While much of the material in Southern Silk Road will already be familiar
to students of Central Asian history, the inclusion of a number of Baumer's
own recent photographs creates a vivid contemporary picture of the ruins
that dot this desolate landscape; those of the caravanserai at Karadong,
discovered by Sven Hedin in 1896, and the city and monasteries of Endere
are particularly impressive. Baumer's account also attests to the destruction
caused by robbers, vandals and unscientific excavations over the last century.
At Dandan-oilik, for example, the statue of Vaishravana recorded in 1900
by Aurel Stein has now disappeared, and all that remains is the crumbling
figure of a dwarf that once lay beneath his feet.

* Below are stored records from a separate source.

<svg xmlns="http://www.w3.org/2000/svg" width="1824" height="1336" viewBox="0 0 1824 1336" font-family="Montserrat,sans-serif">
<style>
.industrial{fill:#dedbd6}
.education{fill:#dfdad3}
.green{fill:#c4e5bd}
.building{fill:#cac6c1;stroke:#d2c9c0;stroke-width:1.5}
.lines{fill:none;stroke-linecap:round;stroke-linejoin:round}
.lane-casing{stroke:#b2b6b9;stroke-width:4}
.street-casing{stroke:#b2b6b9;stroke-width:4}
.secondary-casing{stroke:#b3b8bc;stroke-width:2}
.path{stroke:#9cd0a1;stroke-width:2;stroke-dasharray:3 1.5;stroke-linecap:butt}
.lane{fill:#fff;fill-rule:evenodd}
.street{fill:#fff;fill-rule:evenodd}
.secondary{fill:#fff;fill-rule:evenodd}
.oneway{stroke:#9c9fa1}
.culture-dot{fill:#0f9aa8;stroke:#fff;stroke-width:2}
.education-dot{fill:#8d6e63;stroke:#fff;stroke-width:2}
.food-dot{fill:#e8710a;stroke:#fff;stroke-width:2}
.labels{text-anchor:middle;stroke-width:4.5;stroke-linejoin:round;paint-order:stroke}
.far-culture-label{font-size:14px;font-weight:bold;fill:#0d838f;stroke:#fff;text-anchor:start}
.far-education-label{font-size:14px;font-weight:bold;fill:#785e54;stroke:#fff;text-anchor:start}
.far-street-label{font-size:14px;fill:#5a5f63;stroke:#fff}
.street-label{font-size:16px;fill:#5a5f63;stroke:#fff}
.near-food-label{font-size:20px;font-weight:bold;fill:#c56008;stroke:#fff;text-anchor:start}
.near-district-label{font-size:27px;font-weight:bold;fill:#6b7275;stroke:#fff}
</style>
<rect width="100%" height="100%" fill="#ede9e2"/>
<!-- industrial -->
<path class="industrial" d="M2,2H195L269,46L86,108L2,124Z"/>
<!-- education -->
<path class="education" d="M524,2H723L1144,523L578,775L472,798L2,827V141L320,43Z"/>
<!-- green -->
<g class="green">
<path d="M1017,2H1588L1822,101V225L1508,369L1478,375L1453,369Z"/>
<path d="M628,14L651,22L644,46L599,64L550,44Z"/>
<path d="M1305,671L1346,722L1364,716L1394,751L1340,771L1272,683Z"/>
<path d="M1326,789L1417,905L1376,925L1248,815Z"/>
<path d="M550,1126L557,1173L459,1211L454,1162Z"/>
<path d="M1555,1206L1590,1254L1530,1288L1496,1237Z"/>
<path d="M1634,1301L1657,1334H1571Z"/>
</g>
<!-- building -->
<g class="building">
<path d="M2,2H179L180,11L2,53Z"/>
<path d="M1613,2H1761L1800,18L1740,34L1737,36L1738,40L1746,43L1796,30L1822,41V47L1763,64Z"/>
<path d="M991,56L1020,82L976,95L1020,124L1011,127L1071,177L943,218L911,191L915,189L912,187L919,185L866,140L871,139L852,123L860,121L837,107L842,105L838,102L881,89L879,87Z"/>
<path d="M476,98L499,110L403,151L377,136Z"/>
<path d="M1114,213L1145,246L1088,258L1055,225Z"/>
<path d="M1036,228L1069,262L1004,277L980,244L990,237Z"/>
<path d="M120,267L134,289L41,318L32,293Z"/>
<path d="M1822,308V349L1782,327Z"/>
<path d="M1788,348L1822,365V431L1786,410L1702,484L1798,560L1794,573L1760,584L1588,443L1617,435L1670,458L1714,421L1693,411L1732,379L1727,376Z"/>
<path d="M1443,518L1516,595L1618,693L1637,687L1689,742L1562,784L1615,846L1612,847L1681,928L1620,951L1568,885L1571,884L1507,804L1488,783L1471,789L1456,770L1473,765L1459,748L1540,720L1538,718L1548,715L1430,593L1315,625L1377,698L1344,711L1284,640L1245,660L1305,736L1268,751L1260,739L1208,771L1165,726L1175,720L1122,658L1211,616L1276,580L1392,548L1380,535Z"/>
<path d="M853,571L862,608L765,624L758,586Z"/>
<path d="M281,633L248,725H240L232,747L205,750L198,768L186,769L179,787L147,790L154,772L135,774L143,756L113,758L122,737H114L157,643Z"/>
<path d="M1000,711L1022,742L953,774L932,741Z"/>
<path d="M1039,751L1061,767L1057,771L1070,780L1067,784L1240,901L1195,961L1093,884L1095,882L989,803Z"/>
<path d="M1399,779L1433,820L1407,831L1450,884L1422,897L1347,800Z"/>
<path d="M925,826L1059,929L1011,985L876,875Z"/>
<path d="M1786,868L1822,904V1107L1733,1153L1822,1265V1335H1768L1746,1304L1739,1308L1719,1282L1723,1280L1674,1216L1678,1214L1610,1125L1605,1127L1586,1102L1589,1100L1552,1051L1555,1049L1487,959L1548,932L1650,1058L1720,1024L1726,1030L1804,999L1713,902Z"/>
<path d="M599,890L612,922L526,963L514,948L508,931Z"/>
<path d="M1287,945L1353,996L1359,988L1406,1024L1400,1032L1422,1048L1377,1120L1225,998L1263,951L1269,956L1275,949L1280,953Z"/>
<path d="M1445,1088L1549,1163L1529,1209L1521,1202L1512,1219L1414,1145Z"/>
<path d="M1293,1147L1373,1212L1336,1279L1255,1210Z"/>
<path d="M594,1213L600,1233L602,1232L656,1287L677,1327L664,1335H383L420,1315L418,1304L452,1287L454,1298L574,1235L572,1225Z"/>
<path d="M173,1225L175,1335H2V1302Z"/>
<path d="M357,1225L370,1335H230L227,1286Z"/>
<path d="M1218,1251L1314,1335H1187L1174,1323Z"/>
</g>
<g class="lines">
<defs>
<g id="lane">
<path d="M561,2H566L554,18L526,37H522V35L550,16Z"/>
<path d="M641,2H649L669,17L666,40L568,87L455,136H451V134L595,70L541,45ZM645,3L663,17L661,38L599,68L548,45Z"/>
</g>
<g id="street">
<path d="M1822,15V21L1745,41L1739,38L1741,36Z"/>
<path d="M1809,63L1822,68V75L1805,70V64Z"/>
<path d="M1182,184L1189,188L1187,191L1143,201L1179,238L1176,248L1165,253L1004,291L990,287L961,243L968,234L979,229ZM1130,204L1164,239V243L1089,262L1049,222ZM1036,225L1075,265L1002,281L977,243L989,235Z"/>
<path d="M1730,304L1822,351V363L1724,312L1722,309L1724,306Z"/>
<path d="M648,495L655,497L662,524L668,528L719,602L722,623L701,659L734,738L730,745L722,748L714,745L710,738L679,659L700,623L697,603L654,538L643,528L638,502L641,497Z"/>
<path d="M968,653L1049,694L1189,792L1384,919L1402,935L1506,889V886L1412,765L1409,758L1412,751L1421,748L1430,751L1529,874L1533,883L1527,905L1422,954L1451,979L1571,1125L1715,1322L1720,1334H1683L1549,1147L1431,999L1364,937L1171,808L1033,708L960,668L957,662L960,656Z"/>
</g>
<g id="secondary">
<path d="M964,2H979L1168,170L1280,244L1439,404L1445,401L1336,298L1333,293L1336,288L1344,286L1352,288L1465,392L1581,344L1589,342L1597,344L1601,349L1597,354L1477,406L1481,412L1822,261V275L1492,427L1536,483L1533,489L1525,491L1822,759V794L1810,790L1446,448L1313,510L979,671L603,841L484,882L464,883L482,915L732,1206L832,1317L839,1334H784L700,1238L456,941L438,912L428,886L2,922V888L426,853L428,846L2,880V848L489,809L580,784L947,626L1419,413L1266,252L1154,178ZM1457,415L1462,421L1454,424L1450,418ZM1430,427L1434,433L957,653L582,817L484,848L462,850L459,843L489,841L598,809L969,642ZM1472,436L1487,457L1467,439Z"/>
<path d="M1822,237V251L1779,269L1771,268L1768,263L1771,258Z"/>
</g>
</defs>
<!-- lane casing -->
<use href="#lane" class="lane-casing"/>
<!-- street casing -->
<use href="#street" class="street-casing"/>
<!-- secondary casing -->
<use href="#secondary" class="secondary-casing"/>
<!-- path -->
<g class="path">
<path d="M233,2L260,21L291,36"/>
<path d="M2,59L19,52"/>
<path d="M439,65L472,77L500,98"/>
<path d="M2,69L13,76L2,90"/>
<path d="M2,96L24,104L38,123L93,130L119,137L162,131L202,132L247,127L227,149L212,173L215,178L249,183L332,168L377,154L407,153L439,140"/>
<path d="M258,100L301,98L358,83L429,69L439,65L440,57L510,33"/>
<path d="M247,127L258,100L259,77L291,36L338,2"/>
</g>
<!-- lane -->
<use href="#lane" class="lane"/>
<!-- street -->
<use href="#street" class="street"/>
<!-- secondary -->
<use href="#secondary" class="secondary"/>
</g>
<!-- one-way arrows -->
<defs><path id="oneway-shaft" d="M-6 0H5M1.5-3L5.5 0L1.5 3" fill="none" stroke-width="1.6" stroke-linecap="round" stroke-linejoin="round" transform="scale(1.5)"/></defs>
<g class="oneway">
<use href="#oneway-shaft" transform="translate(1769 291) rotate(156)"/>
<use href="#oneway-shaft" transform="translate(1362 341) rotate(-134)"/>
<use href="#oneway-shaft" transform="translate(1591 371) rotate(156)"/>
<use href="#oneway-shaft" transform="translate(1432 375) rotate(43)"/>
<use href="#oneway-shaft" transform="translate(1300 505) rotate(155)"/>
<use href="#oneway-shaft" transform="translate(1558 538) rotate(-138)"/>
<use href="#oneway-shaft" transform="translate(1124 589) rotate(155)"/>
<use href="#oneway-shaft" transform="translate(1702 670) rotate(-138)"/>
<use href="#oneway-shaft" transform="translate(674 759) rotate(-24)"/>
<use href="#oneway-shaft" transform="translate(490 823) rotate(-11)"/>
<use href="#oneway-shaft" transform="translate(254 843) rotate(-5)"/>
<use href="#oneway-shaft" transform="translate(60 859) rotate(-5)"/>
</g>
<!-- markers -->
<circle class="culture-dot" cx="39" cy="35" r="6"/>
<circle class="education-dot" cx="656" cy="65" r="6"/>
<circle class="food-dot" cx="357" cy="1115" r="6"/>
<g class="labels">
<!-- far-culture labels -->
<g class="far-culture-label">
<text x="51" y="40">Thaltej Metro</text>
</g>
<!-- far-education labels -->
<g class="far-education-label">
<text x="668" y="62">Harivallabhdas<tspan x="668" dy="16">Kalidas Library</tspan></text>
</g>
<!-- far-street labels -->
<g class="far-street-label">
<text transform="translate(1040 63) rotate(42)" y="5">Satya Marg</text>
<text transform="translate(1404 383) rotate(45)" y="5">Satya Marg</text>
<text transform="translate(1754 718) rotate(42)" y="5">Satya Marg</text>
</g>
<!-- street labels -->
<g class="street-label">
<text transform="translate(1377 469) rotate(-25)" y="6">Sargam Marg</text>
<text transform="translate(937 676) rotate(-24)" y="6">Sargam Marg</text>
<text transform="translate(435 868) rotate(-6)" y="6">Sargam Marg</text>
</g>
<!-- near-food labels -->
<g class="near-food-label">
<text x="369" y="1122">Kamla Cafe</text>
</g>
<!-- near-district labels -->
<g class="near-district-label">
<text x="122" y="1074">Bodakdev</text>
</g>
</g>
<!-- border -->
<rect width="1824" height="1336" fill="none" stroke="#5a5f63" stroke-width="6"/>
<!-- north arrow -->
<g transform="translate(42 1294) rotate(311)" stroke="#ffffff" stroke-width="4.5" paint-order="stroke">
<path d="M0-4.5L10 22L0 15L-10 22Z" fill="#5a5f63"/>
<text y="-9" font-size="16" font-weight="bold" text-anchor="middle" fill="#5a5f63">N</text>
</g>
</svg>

The most striking aspect of this region is the way in which the shifting
topography has determined population movement and religious and political
affiliations. This is particularly true of the Lop Nor area and the ancient
garrison town of Loulan, which was abandoned as the Tarim river that fed
the lake changed course and Lop Nor gradually retreated to the south.
Baumer devotes the final two chapters of his book
to an examination of the controversy in the last century between Ferdinand
von Richthofen and Przhevalsky over the location of Lop Nor and the resolution
of the mystery by Sven Hedin, who travelled 900 kilometres by raft along
the Tarim river and then on foot until he discovered both the ancient lake
and the abandoned remains of Loulan. As Hedin had predicted in 1896, the
Tarim river was to change its course once more, and in 1921 the lake again
retreated northwards. but alas, since 1972 it has almost completely disappeared
beneath the sand.
Southern Silk Road appears at an appropriate time
in the history of the exploration, both archaeological and geophysical,
of China's northwestern regions. During the massive programme currently
under way to halt the rapid desertification of this region and the furore
over the illegal recovery, and often sale, of cultural relics, Christoph
Baumer reminds us that neither is a new phenomenon. The discovery of large
oil reserves in the Tarim Basin and the recent construction of roads and
airstrips have now also opened a new chapter in the region's history. There
will undoubtedly be further major archaeological discoveries to shed light
on the complex genealogical and ethnographic matrix of this region, and
perhaps even a revival of the ancient Silk Road's economic and strategic
importance for East- West relations.